А Майкл, несмотря ни на что, продолжал свой рассказ, внезапно меняя его тональность:
«Знаете, Брет была великолепна. Она всегда великолепна. Я устроил ей скандал по поводу евреев и матадоров и тому подобной публики, а она, знаете, что сказала: «Ну да. Хлебнула я счастья с вашей британской аристократией! Это великолепно…
Нельзя сказать, чтобы она много счастья видела в жизни. Свинство, в сущности. Она так всему радуется».
И как бы не было им горько, они были способны порадоваться за Брет.
Придут его друзья одевать его. Он говорит, что они очень сердятся из-за меня. Брет сияла. Она была счастлива. Солнце сверкало, день стоял ясный – Я точно переродилась – сказала Брет – Ты себе представить не можешь, Джейк.
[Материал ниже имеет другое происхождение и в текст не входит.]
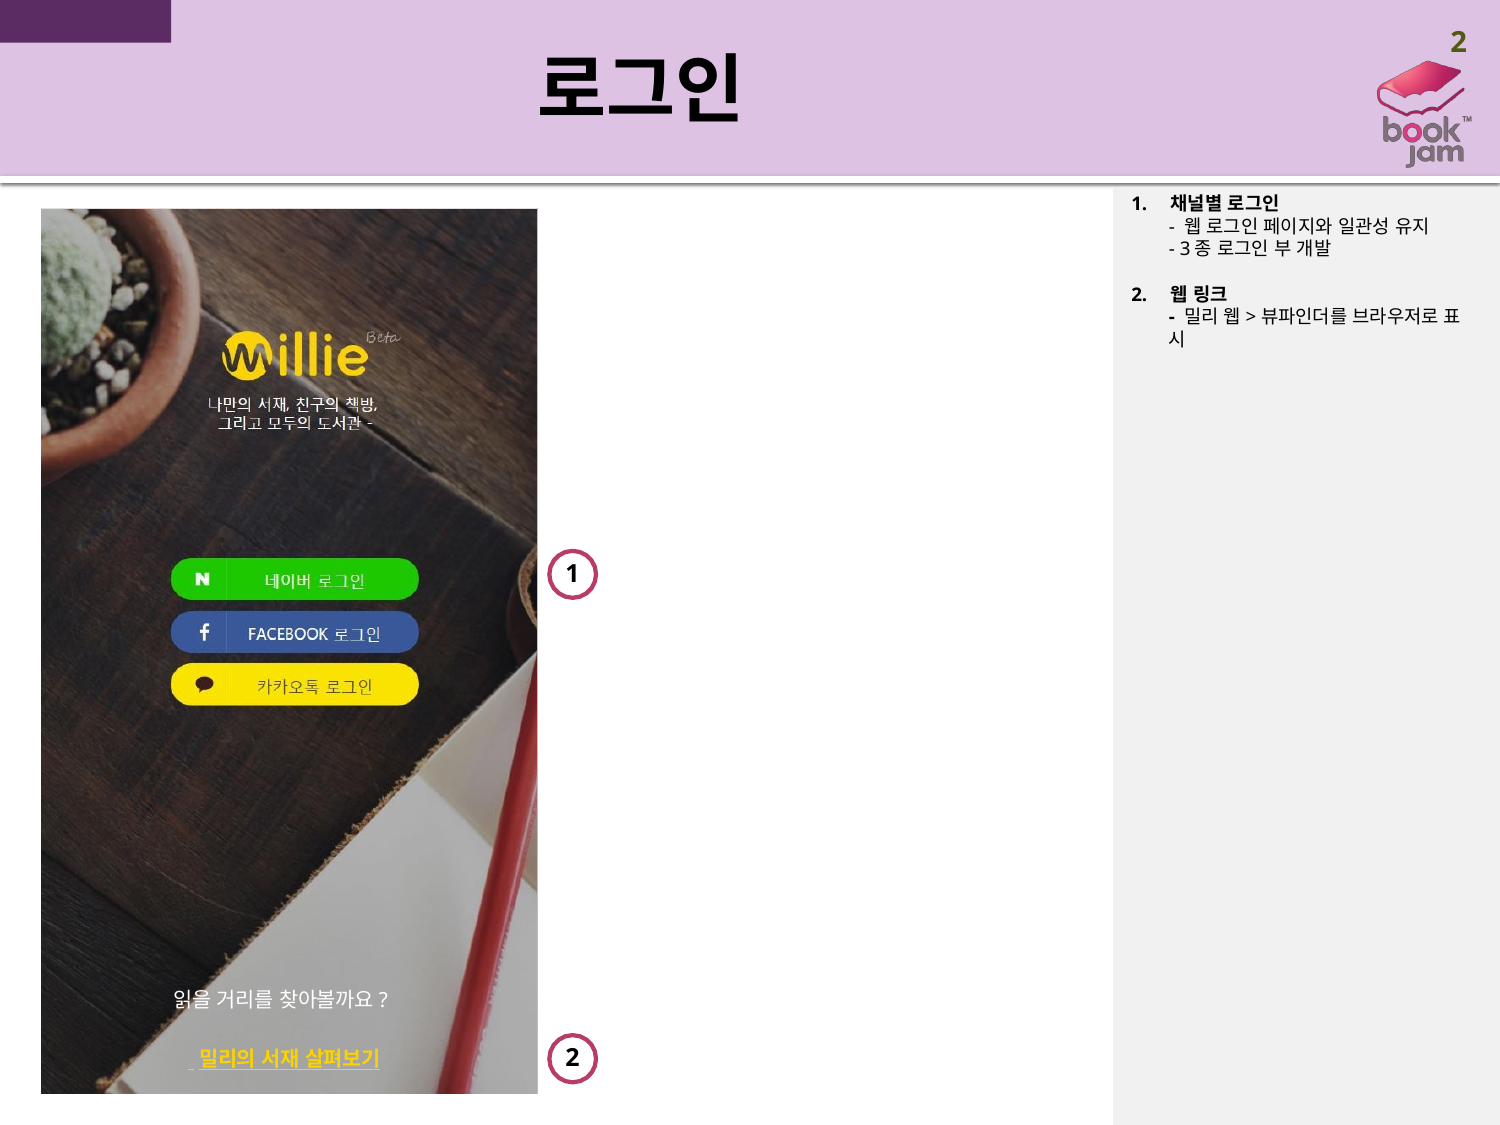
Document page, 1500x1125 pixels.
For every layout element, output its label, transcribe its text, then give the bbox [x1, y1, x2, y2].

text_box 2 [563, 1041, 583, 1072]
picture [0, 54, 1500, 176]
text_box 로그인 [535, 41, 765, 132]
picture [0, 183, 1500, 191]
text_box [549, 1035, 597, 1083]
text_box 밀리의 서재 살펴보기 [186, 1046, 393, 1072]
text_box 1 [563, 557, 583, 588]
text_box [41, 208, 537, 1094]
text_box [549, 550, 597, 598]
text_box 2 [1448, 22, 1470, 58]
text_box 1. 채널별 로그인 - 웹 로그인 페이지와 일관성 유지 - 3종 로그인 부 개발 2. 웹 링크 - 밀리 웹>뷰파인더를 브라우저로 표 시 [1129, 191, 1481, 351]
text_box 읽을 거리를 찾아볼까요? [171, 986, 408, 1013]
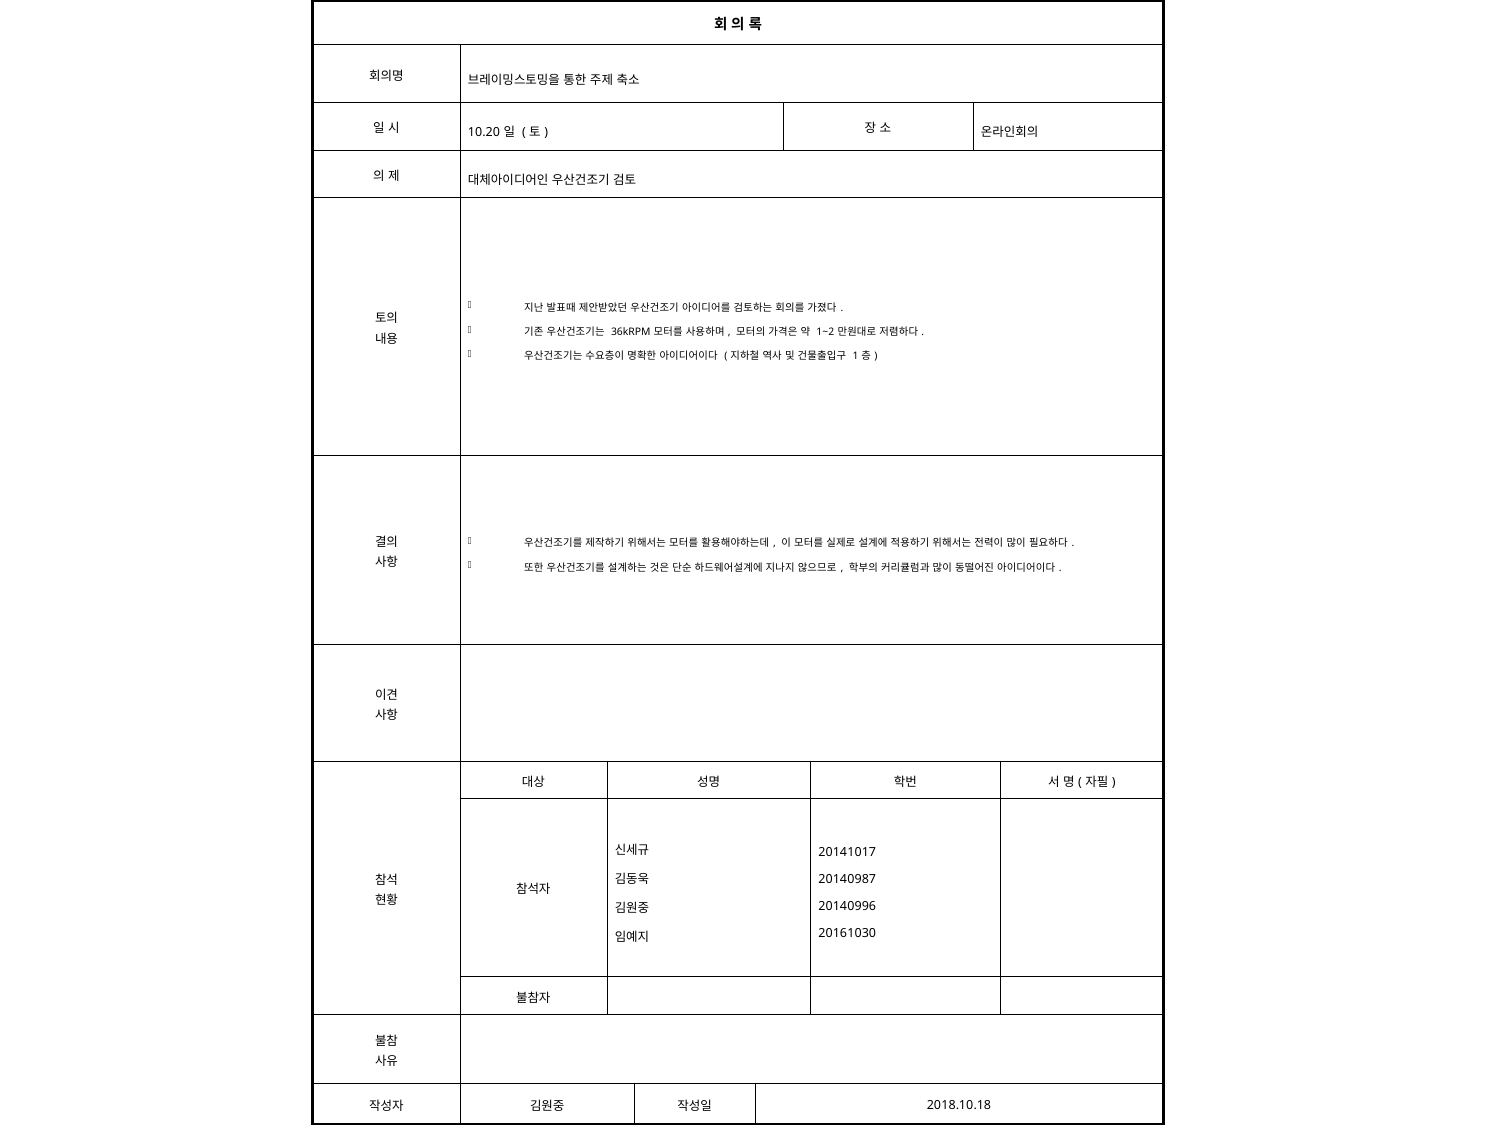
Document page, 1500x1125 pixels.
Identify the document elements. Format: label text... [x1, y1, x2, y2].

table_cell [811, 977, 1000, 1014]
table_cell 신세규 김동욱 김원중 임예지 [608, 799, 810, 976]
table_cell 이견 사항 [314, 645, 460, 761]
table_cell 불참자 [461, 977, 607, 1014]
table_cell 김원중 [461, 1084, 634, 1123]
table_cell 20141017 20140987 20140996 20161030 [811, 799, 1000, 976]
table_cell 토의 내용 [314, 198, 460, 455]
table_cell 지난 발표때 제안받았던 우산건조기 아이디어를 검토하는 회의를 가졌다. 기존 우산건조기는 36kRPM모터를 사용하며, 모터의 가격은 약 1~2만원대로 저렴하다. 우산건조기는 수요층이 명확한 아이디어이다 (지하철 역사 및 건물출입구 1층) [461, 198, 1162, 455]
table_cell 온라인회의 [974, 110, 1162, 150]
table_cell [461, 1015, 1162, 1083]
table_cell 일 시 [314, 110, 460, 150]
table_cell 학번 [811, 762, 1000, 798]
table_cell 서 명(자필) [1001, 762, 1162, 798]
table_cell [461, 645, 1162, 761]
table_cell 2018.10.18 [756, 1084, 1162, 1123]
table_cell 10.20일 (토) [461, 110, 783, 150]
table_cell 작성일 [635, 1084, 755, 1123]
table_cell 결의 사항 [314, 456, 460, 644]
table_cell 참석 현황 [314, 762, 460, 1014]
table_cell 우산건조기를 제작하기 위해서는 모터를 활용해야하는데, 이 모터를 실제로 설계에 적용하기 위해서는 전력이 많이 필요하다. 또한 우산건조기를 설계하는 것은 단순 하드웨어설계에 지나지 않으므로, 학부의 커리큘럼과 많이 동떨어진 아이디어이다. [461, 456, 1162, 644]
table_cell 장 소 [784, 110, 973, 150]
table_cell 불참 사유 [314, 1015, 460, 1083]
table_cell 작성자 [314, 1084, 460, 1123]
table_cell 대체아이디어인 우산건조기 검토 [461, 151, 1162, 197]
table_cell 의 제 [314, 151, 460, 197]
table_cell [608, 977, 810, 1014]
table_cell [1001, 799, 1162, 976]
table_cell 대상 [461, 762, 607, 798]
table_cell 성명 [608, 762, 810, 798]
text_box [312, 0, 1500, 110]
table_cell 참석자 [461, 799, 607, 976]
table_cell [1001, 977, 1162, 1014]
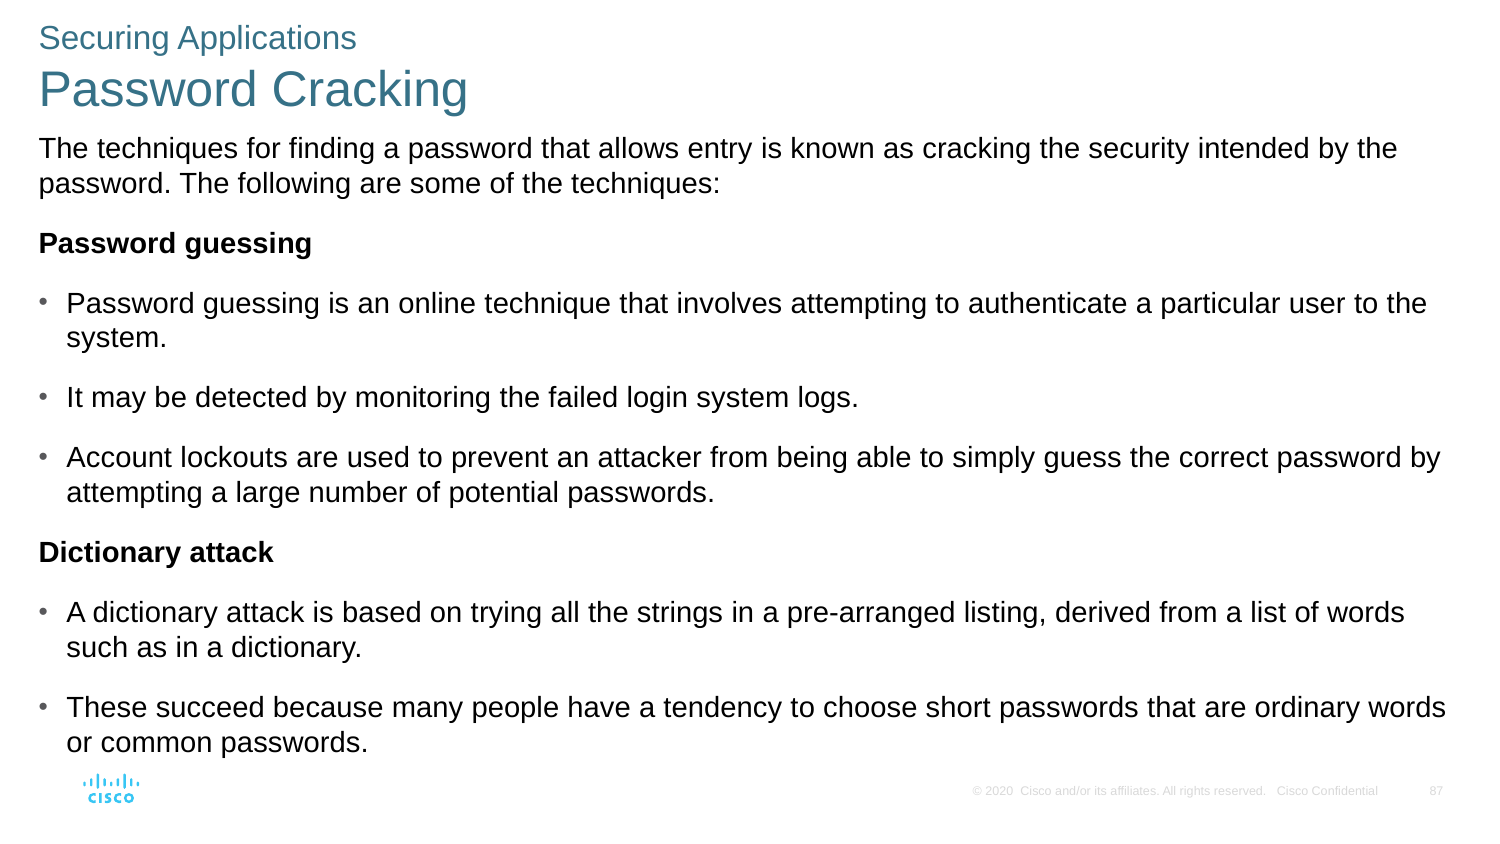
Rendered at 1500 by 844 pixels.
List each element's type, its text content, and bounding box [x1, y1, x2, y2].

text_box Securing Applications Password Cracking [23, 4, 1500, 129]
list The techniques for finding a password that allows entry is known as cracking the security intended by the password. The following are some of the techniques: Password guessing Password guessing is an online technique that involves attempting to authenticate a particular user to the system. It may be detected by monitoring the failed login system logs. Account lockouts are used to prevent an attacker from being able to simply guess the correct password by attempting a large number of potential passwords. Dictionary attack A dictionary attack is based on trying all the strings in a pre-arranged listing, derived from a list of words such as in a dictionary. These succeed because many people have a tendency to choose short passwords that are ordinary words or common passwords. [23, 121, 1481, 787]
Она призналась Джейку, но могла признаться и остальным, они бы её поняли, они смогли бы порадоваться за неё. И вновь все, кроме Роберта Кона.
…Роберт Кон, который никому не нужен
Сначала от его кулаков досталось Джейку, тому, кого он называл «единственным другом», а теперь назвал «сводником». Потом он пустил в ход кулаки, чтобы избить этого мальчишку, тореро.
Он вернулся сюда и нашёл Брет и мальчишку матадора в его номере, а потом он изуродовал бедного, несчастного матадора…
Потом Кон хотел увезти Брет. Вероятно, хотел сделать из неё честную женщину. Ужасно трогательная сцена…
Ну Брет ему показала! Отделала его. Она, должно быть, была великолепна…
Матадор держался молодцом. Он ничего не говорил, но после каждого удара подымался на ноги и потом опять падал. Кон так и не сумел уложить его. Потешно было.
Потом матадор из последних сил ударил Кона по лицу и сел на пол. Он сказал, что если Кон дотронется до него, то он убьёт его и что он всё равно убьёт его утром, если Кон ещё будет в городе.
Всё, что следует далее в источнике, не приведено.